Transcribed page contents
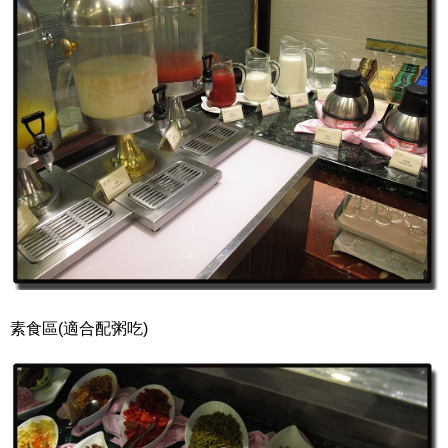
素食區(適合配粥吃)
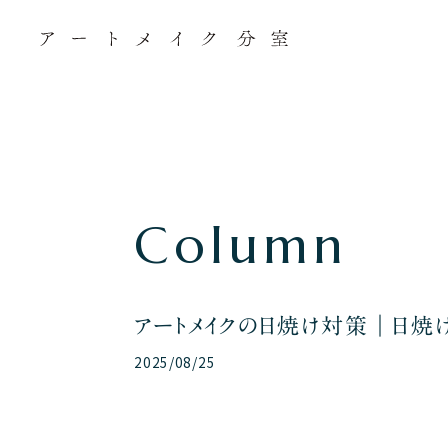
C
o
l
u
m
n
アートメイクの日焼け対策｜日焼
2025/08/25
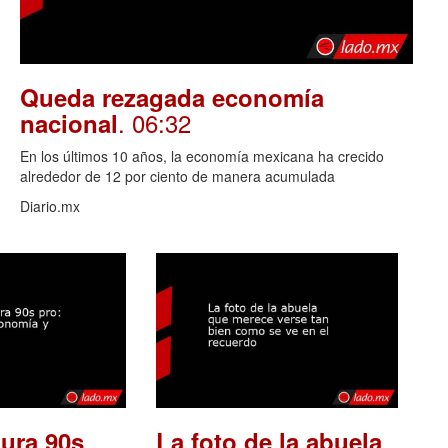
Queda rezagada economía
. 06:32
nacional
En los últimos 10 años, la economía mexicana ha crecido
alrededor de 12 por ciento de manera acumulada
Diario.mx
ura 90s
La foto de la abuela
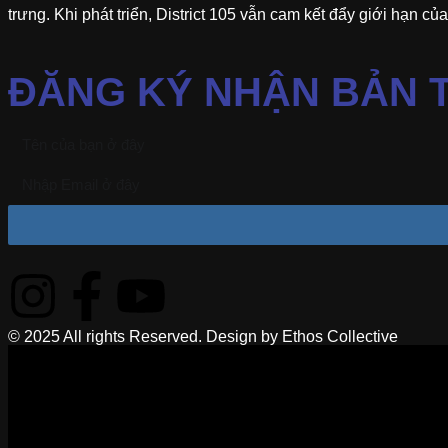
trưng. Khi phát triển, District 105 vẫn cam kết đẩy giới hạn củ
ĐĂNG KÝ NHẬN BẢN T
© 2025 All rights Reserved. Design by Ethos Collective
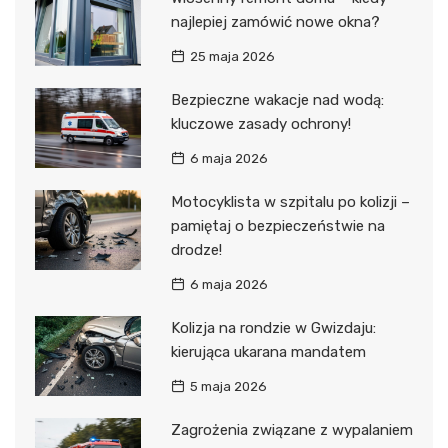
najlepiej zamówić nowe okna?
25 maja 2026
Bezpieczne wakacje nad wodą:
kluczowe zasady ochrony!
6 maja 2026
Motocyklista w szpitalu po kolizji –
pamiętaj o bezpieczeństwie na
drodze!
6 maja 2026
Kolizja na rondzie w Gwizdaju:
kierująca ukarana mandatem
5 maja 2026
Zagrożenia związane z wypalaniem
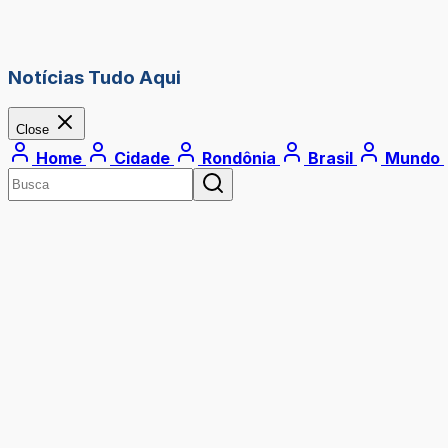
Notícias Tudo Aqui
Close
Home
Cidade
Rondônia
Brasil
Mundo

• Aim of the exercise: Return only the lines from the line containing "ĐĂNG KÝ NHẬN BẢN T" through the last line of the records above, both ends included, exactly as written, leaving pictures out.

• Result of the exercise:
ĐĂNG KÝ NHẬN BẢN T
© 2025 All rights Reserved. Design by Ethos Collective
najlepiej zamówić nowe okna?
25 maja 2026
Bezpieczne wakacje nad wodą:
kluczowe zasady ochrony!
6 maja 2026
Motocyklista w szpitalu po kolizji –
pamiętaj o bezpieczeństwie na
drodze!
6 maja 2026
Kolizja na rondzie w Gwizdaju:
kierująca ukarana mandatem
5 maja 2026
Zagrożenia związane z wypalaniem
Notícias Tudo Aqui
Close
Home
Cidade
Rondônia
Brasil
Mundo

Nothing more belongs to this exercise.